• **REQUIRED WORK**:
In the records below, copy the line that contains "X130637280Y-178550320D03*" and each line after it, word for word, through the last.

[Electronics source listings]
BEGIN

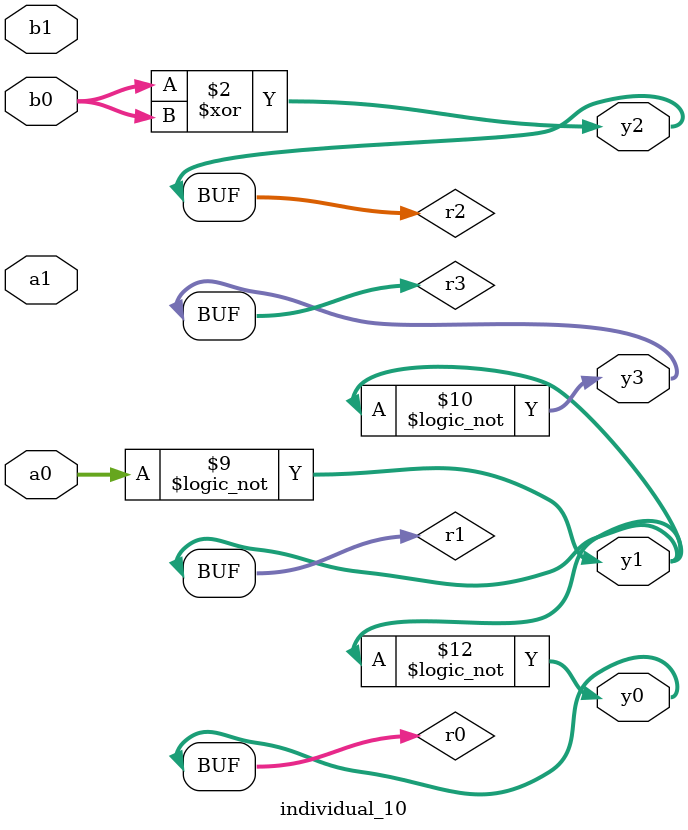
<source format=sv>
module individual_10(input logic [15:0] a1, input logic [15:0] a0, input logic [15:0] b1, input logic [15:0] b0, output logic [15:0] y3, output logic [15:0] y2, output logic [15:0] y1, output logic [15:0] y0);
logic [15:0] r0, r1, r2, r3; 
 always@(*) begin 
	 r0 = a0; r1 = a1; r2 = b0; r3 = b1; 
 	 r2  ^=  r2 ;
 	 r3  |=  r0 ;
 	 r1  &=  r3 ;
 	 r0  ^=  a0 ;
 	 r0  |=  r2 ;
 	 r1  &=  r0 ;
 	 r1  &=  r1 ;
 	 r1 = ! a0 ;
 	 r3 = ! r1 ;
 	 r0  |=  b1 ;
 	 r0 = ! r1 ;
 	 y3 = r3; y2 = r2; y1 = r1; y0 = r0; 
end
endmodule
</source>
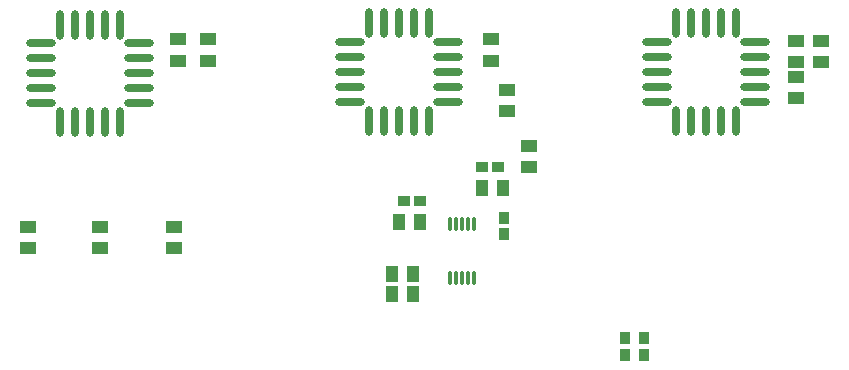
<source format=gtp>
G04*
G04 #@! TF.GenerationSoftware,Altium Limited,Altium Designer,18.1.11 (251)*
G04*
G04 Layer_Color=8421504*
%FSLAX25Y25*%
%MOIN*%
G70*
G01*
G75*
%ADD15O,0.09843X0.02559*%
%ADD16O,0.02559X0.09843*%
%ADD17O,0.01378X0.05315*%
%ADD18R,0.03937X0.05315*%
%ADD19R,0.03740X0.04331*%
%ADD20R,0.04331X0.03740*%
%ADD21R,0.05315X0.03937*%
D15*
X275689Y90492D02*
D03*
Y95492D02*
D03*
Y100492D02*
D03*
Y105492D02*
D03*
Y110492D02*
D03*
X243209D02*
D03*
Y105492D02*
D03*
Y100492D02*
D03*
Y95492D02*
D03*
Y90492D02*
D03*
X37815Y90098D02*
D03*
Y95098D02*
D03*
Y100098D02*
D03*
Y105098D02*
D03*
Y110098D02*
D03*
X70295D02*
D03*
Y105098D02*
D03*
Y100098D02*
D03*
Y95098D02*
D03*
Y90098D02*
D03*
X173327Y90492D02*
D03*
Y95492D02*
D03*
Y100492D02*
D03*
Y105492D02*
D03*
Y110492D02*
D03*
X140847D02*
D03*
Y105492D02*
D03*
Y100492D02*
D03*
Y95492D02*
D03*
Y90492D02*
D03*
D16*
X269449Y116732D02*
D03*
X264449D02*
D03*
X259449D02*
D03*
X254449D02*
D03*
X249449D02*
D03*
Y84252D02*
D03*
X254449D02*
D03*
X259449D02*
D03*
X264449D02*
D03*
X269449D02*
D03*
X64055Y83858D02*
D03*
X59055D02*
D03*
X54055D02*
D03*
X49055D02*
D03*
X44055D02*
D03*
Y116339D02*
D03*
X49055D02*
D03*
X54055D02*
D03*
X59055D02*
D03*
X64055D02*
D03*
X167087Y116732D02*
D03*
X162087D02*
D03*
X157087D02*
D03*
X152087D02*
D03*
X147087D02*
D03*
Y84252D02*
D03*
X152087D02*
D03*
X157087D02*
D03*
X162087D02*
D03*
X167087D02*
D03*
D17*
X174227Y31988D02*
D03*
X176196D02*
D03*
X178164D02*
D03*
X180132D02*
D03*
X182101D02*
D03*
X174227Y49902D02*
D03*
X176196D02*
D03*
X178164D02*
D03*
X180132D02*
D03*
X182101D02*
D03*
D18*
X154621Y26378D02*
D03*
X161707D02*
D03*
X154724Y33071D02*
D03*
X161811D02*
D03*
X164173Y50394D02*
D03*
X157087D02*
D03*
X184646Y61811D02*
D03*
X191732D02*
D03*
D19*
X192126Y46457D02*
D03*
Y51968D02*
D03*
X232283Y6299D02*
D03*
Y11811D02*
D03*
X238583Y6299D02*
D03*
Y11811D02*
D03*
D20*
X158661Y57480D02*
D03*
X164173D02*
D03*
X190157Y68898D02*
D03*
X184646D02*
D03*
D21*
X33465Y41732D02*
D03*
Y48819D02*
D03*
X57480Y41732D02*
D03*
Y48819D02*
D03*
X82047Y48819D02*
D03*
Y41732D02*
D03*
X289370Y98819D02*
D03*
Y91732D02*
D03*
Y111024D02*
D03*
Y103937D02*
D03*
X297638Y103937D02*
D03*
Y111024D02*
D03*
X200330Y75984D02*
D03*
Y68898D02*
D03*
X192913Y94488D02*
D03*
Y87402D02*
D03*
X187795Y111417D02*
D03*
Y104331D02*
D03*
X83465Y104331D02*
D03*
Y111417D02*
D03*
X93307D02*
D03*
Y104331D02*
D03*
M02*

</source>
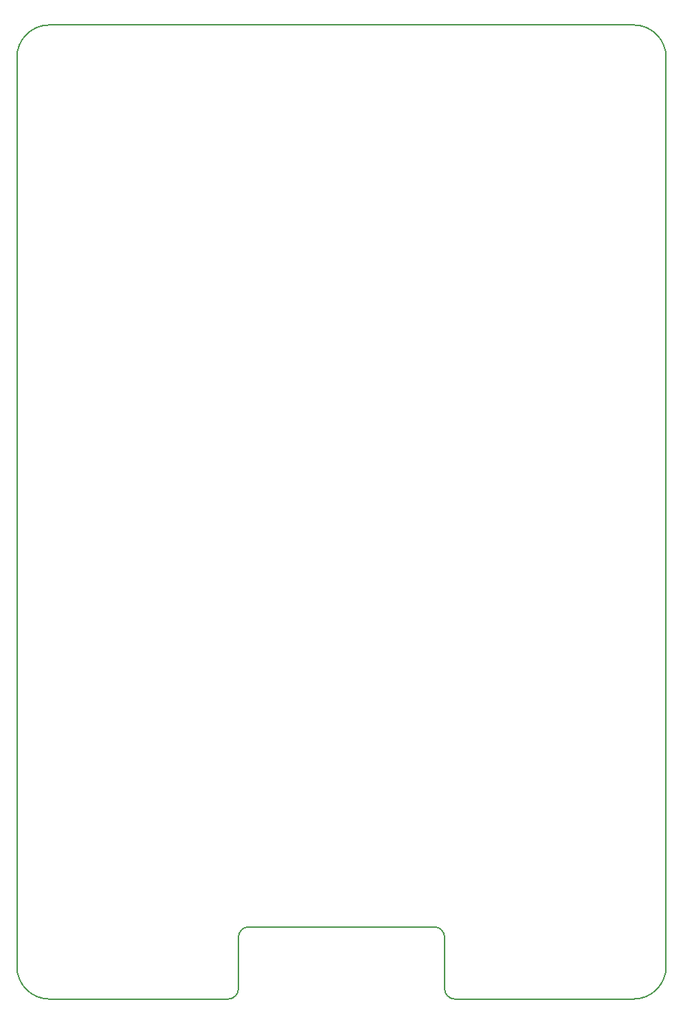
<source format=gbr>
%TF.GenerationSoftware,KiCad,Pcbnew,(5.1.6)-1*%
%TF.CreationDate,2020-10-12T20:35:09+11:00*%
%TF.ProjectId,swag-badge,73776167-2d62-4616-9467-652e6b696361,rev?*%
%TF.SameCoordinates,PX2d4cae0PY916f720*%
%TF.FileFunction,Profile,NP*%
%FSLAX46Y46*%
G04 Gerber Fmt 4.6, Leading zero omitted, Abs format (unit mm)*
G04 Created by KiCad (PCBNEW (5.1.6)-1) date 2020-10-12 20:35:09*
%MOMM*%
%LPD*%
G01*
G04 APERTURE LIST*
%TA.AperFunction,Profile*%
%ADD10C,0.150000*%
%TD*%
G04 APERTURE END LIST*
D10*
X6500000Y2500000D02*
X27500000Y2500000D01*
X6499999Y2500001D02*
G75*
G02*
X2500000Y6500000I0J3999999D01*
G01*
X2500000Y118500000D02*
X2500000Y6500000D01*
X2500000Y118500000D02*
G75*
G02*
X6500000Y122500000I4000000J0D01*
G01*
X78500000Y122500000D02*
X6500000Y122500000D01*
X78500000Y122500000D02*
G75*
G02*
X82500000Y118500000I0J-4000000D01*
G01*
X82500000Y6500000D02*
X82500000Y118500000D01*
X82500000Y6500000D02*
G75*
G02*
X78500000Y2500000I-4000000J0D01*
G01*
X57500000Y2500000D02*
X78500000Y2500000D01*
%TO.C,J7*%
X56470000Y2500000D02*
X57500000Y2500000D01*
X28530000Y2500000D02*
X27500000Y2500000D01*
X29800001Y10120000D02*
X29800001Y3770000D01*
X53930000Y11390000D02*
X31070001Y11390000D01*
X55200000Y3770000D02*
X55200000Y10120000D01*
X29800001Y3770000D02*
G75*
G02*
X28530001Y2500000I-1270000J0D01*
G01*
X29800001Y10120000D02*
G75*
G02*
X31070001Y11390000I1270000J0D01*
G01*
X53930000Y11390000D02*
G75*
G02*
X55200000Y10120000I0J-1270000D01*
G01*
X56470000Y2500000D02*
G75*
G02*
X55200000Y3770000I0J1270000D01*
G01*
%TD*%
M02*

</source>
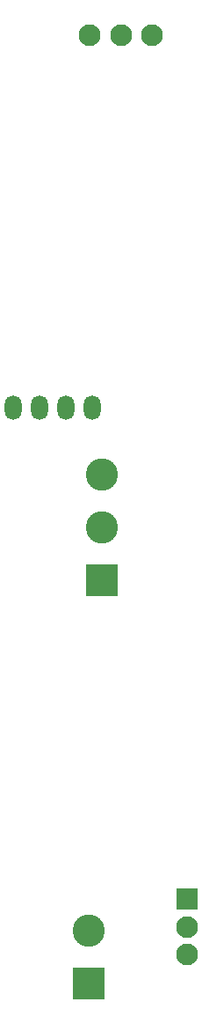
<source format=gbs>
%TF.GenerationSoftware,KiCad,Pcbnew,5.1.6-c6e7f7d~86~ubuntu18.04.1*%
%TF.CreationDate,2020-07-17T12:02:37-05:00*%
%TF.ProjectId,LightProyect,4c696768-7450-4726-9f79-6563742e6b69,rev?*%
%TF.SameCoordinates,Original*%
%TF.FileFunction,Soldermask,Bot*%
%TF.FilePolarity,Negative*%
%FSLAX46Y46*%
G04 Gerber Fmt 4.6, Leading zero omitted, Abs format (unit mm)*
G04 Created by KiCad (PCBNEW 5.1.6-c6e7f7d~86~ubuntu18.04.1) date 2020-07-17 12:02:37*
%MOMM*%
%LPD*%
G01*
G04 APERTURE LIST*
%ADD10C,3.100000*%
%ADD11R,3.100000X3.100000*%
%ADD12R,2.100000X2.100000*%
%ADD13C,2.100000*%
%ADD14O,1.624000X2.368000*%
G04 APERTURE END LIST*
D10*
%TO.C,J3*%
X122488960Y-135041640D03*
X122488960Y-140121640D03*
D11*
X122488960Y-145201640D03*
%TD*%
D12*
%TO.C,J2*%
X130637280Y-175854360D03*
D13*
X130637280Y-178550320D03*
X130637280Y-181200000D03*
%TD*%
D14*
%TO.C,M4*%
X113903760Y-128584960D03*
X116443760Y-128584960D03*
X118983760Y-128584960D03*
X121523760Y-128584960D03*
%TD*%
D10*
%TO.C,J1*%
X121213880Y-178917600D03*
D11*
X121213880Y-183997600D03*
%TD*%
D13*
%TO.C,M3*%
X121297440Y-92826840D03*
X127297440Y-92826840D03*
X124297440Y-92826840D03*
%TD*%
M02*

</source>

END

• **ANSWER SECTION**:
X130637280Y-178550320D03*
X130637280Y-181200000D03*
%TD*%
D14*
%TO.C,M4*%
X113903760Y-128584960D03*
X116443760Y-128584960D03*
X118983760Y-128584960D03*
X121523760Y-128584960D03*
%TD*%
D10*
%TO.C,J1*%
X121213880Y-178917600D03*
D11*
X121213880Y-183997600D03*
%TD*%
D13*
%TO.C,M3*%
X121297440Y-92826840D03*
X127297440Y-92826840D03*
X124297440Y-92826840D03*
%TD*%
M02*

</source>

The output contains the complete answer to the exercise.